Most people in the world own a camera and take photographs—trillions of photos every year. An imminent problem is how to organize, search and re-use our photographs, and deep learning methods have already been successful in such tasks. But visual aesthetics are very personal, often subconscious, and hard to express. In a world with an overload of photographic content, a lot of time and effort is spent manually curating photographs, and it’s often hard to separate the good images from the visual noise.
The question put forward by EyeEm, an internet photography company with a global online community of photographers is: can a machine learn personalized aesthetics embodied in a set of chosen photos, and recreate them in a different set? Can deep learning be applied to aid photography curators?

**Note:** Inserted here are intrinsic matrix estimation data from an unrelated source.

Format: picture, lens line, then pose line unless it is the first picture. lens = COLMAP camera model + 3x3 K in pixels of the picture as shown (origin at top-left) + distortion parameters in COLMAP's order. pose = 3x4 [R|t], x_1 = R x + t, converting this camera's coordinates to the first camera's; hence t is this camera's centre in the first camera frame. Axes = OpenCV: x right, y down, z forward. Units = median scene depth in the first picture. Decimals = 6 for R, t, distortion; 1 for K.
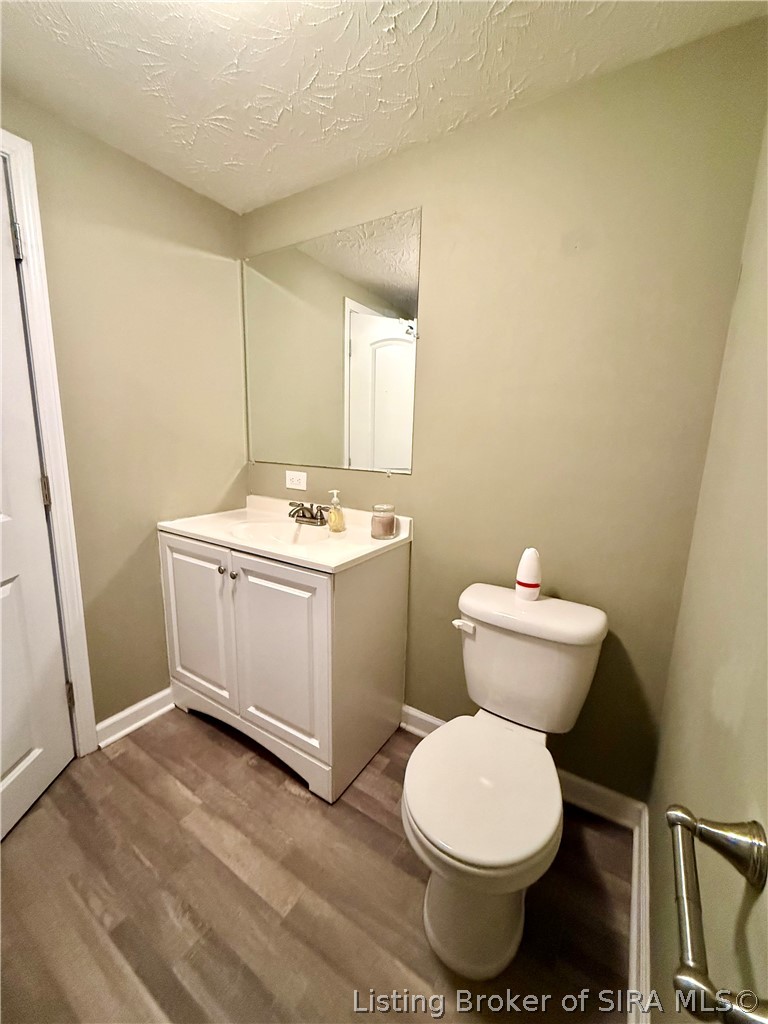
lens RADIAL K [[396.8, 0, 382.5], [0, 396.8, 571.2], [0, 0, 1]] dist [-0.001227, -0.000302]
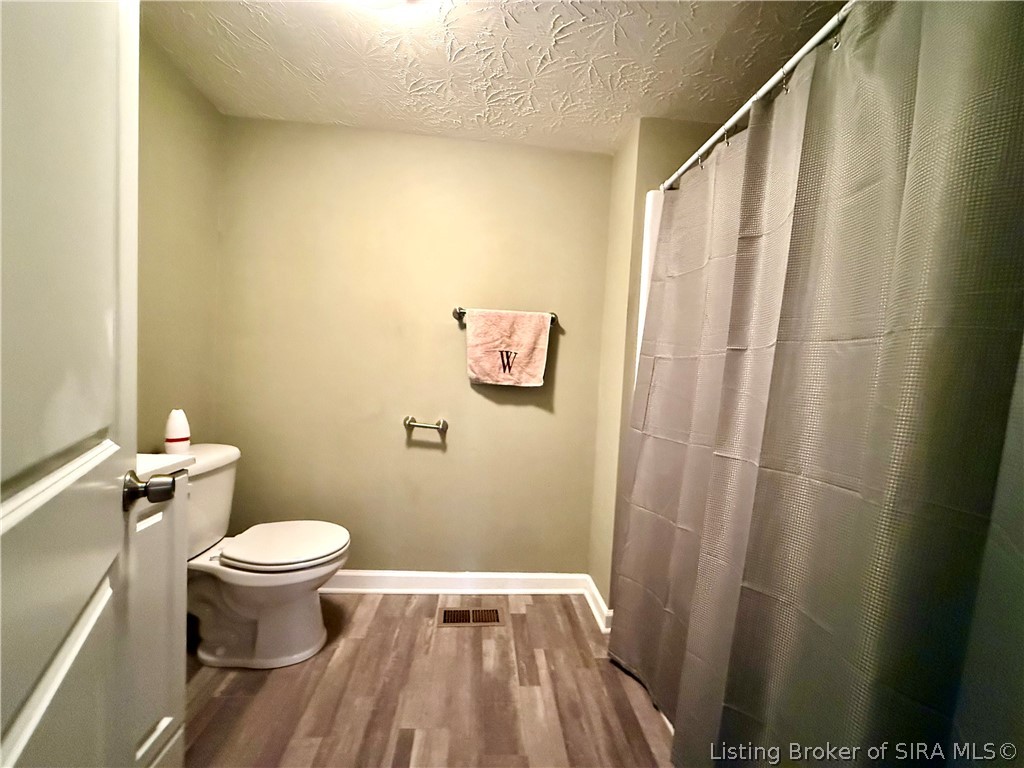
lens RADIAL K [[407.4, 0, 509.4], [0, 407.4, 384.0], [0, 0, 1]] dist [0.000587, -0.000268]
pose [[-0.596666, -0.116070, 0.794052, -1.750817], [0.207467, 0.933534, 0.292354, -0.415715], [-0.775208, 0.339177, -0.532927, 1.071294]]
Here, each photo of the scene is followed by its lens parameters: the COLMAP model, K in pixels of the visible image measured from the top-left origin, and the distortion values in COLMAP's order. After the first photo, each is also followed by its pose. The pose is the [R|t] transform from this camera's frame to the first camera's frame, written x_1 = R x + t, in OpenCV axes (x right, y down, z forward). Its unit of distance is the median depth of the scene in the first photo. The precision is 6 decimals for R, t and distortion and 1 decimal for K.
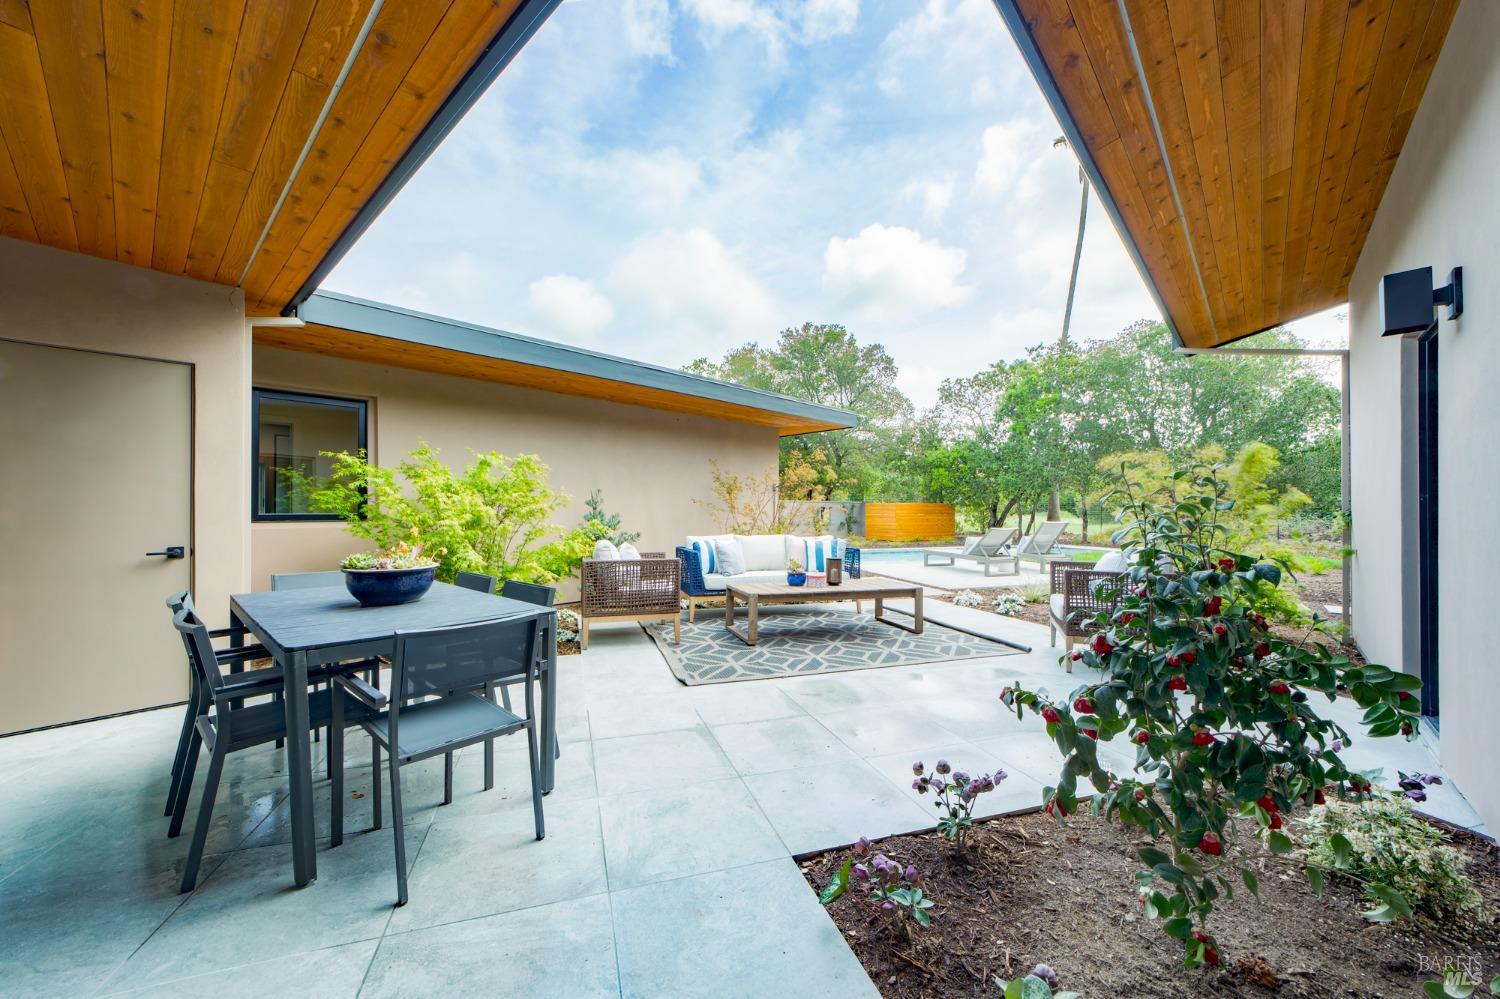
lens RADIAL K [[572.8, 0, 754.3], [0, 572.8, 506.3], [0, 0, 1]] dist [-0.002669, 0.000523]
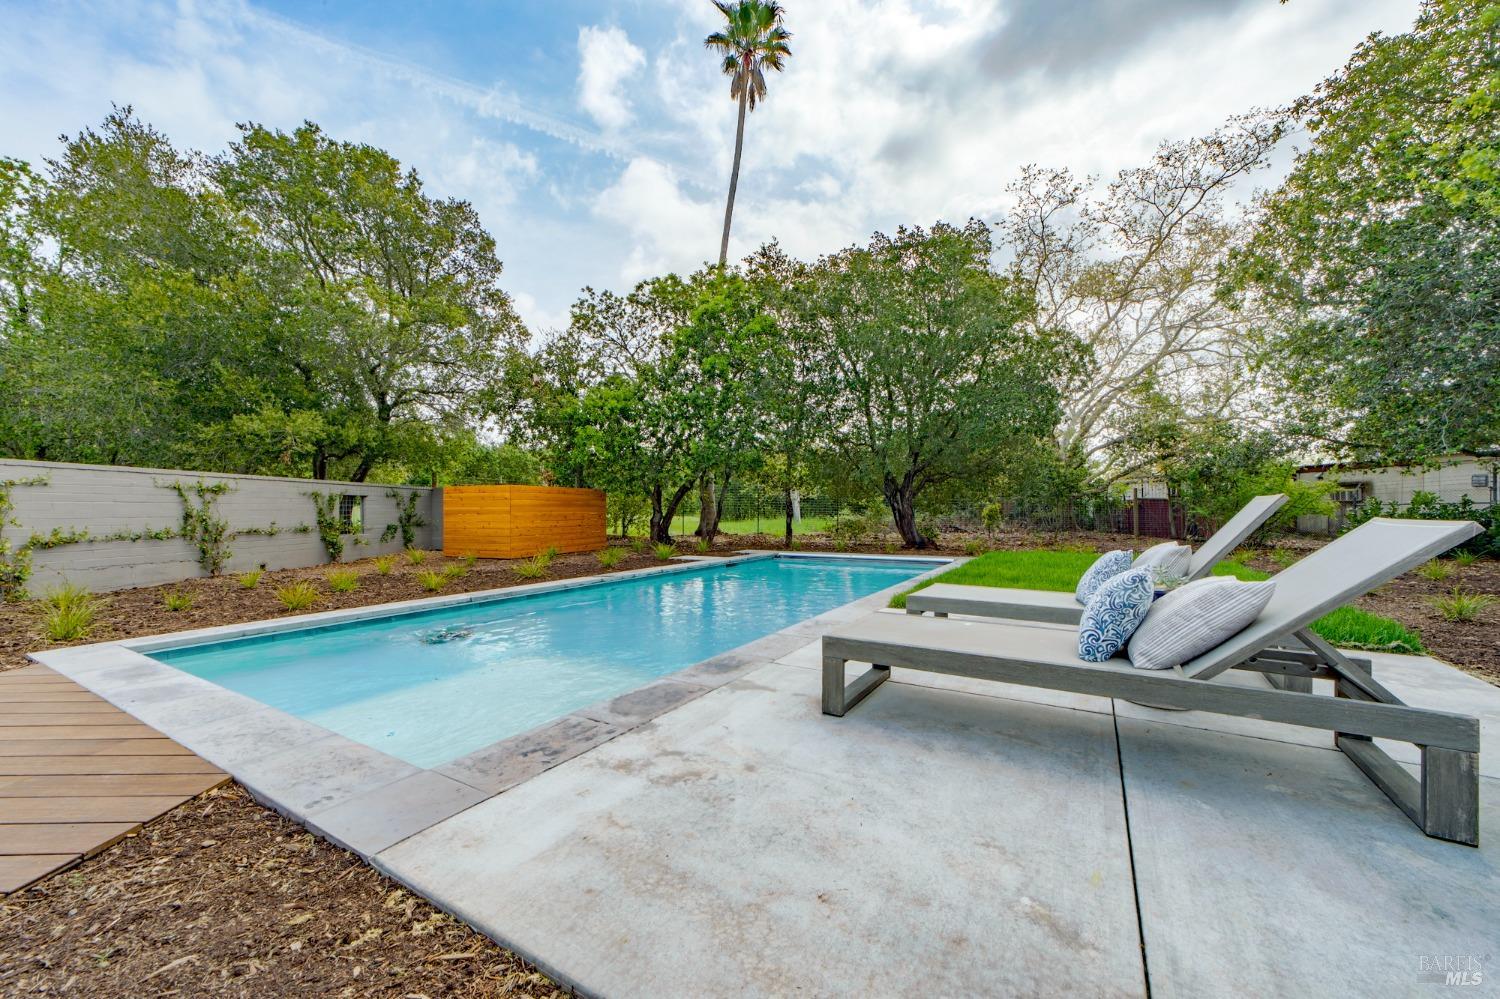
lens RADIAL K [[572.8, 0, 755.2], [0, 572.8, 497.1], [0, 0, 1]] dist [-0.002669, 0.000523]
pose [[0.757649, 0.003007, 0.652655, 0.155083], [0.006360, 0.999908, -0.011990, 0.026148], [-0.652631, 0.013235, 0.757560, 0.928570]]
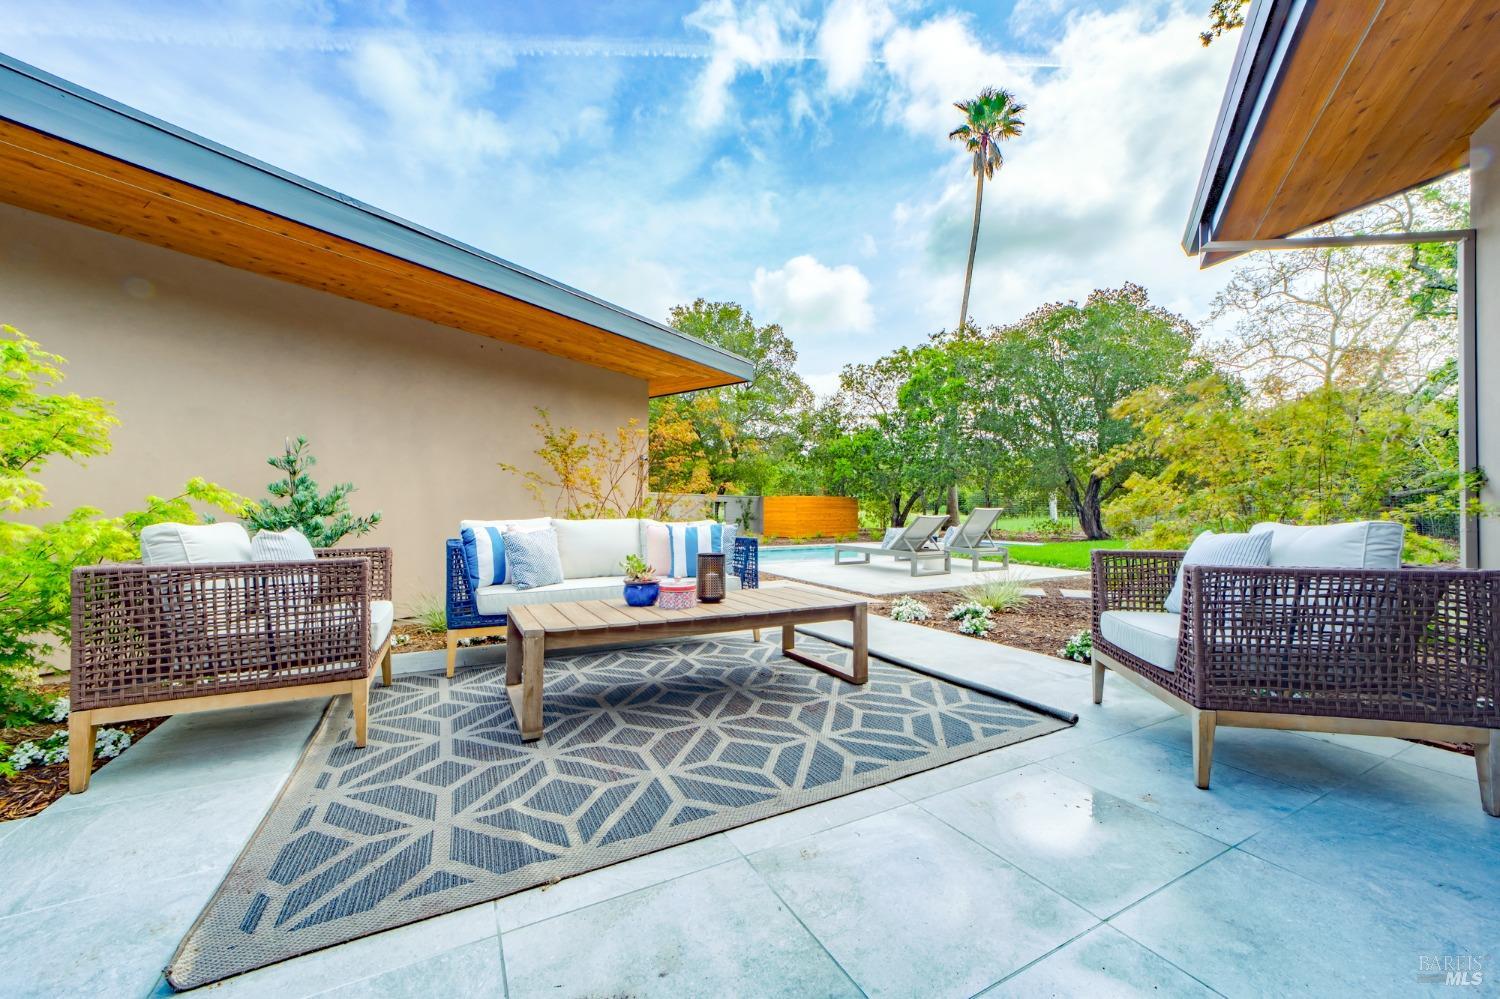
lens RADIAL K [[572.8, 0, 750.6], [0, 572.8, 500.5], [0, 0, 1]] dist [-0.002669, 0.000523]
pose [[0.985509, -0.000463, 0.169625, 0.043844], [0.002548, 0.999924, -0.012078, 0.024636], [-0.169607, 0.012336, 0.985435, 0.237416]]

A new Parallel Forall blog post by Appu Shaji and Gökhan Yildirim from EyeEm explores that question and shows how EyeEm applies GPU-accelerated deep learning to translate the visual preferences of a curator into a machine learning model and a Personalized Aesthetics interactive tool—despite curators often not being able to translate their thoughts about photographs and aesthetics into language. (“I know it when I see it” is a classical sentiment among photographers and photo editors.)
The ability to rapidly train models is crucial to providing an interactive interface. It allows the curator to augment the model with additional images if he or she finds the model deficient in a particular facet, and correct any unwanted biases the model might have learned. EyeEm trains models using the Theano framework, leveraging CUDA 8.0 and the cuDNN 5.0 library. They can train new models in three to four seconds on average, and their Multi-Layer Perceptron network converges in about 100 iterations.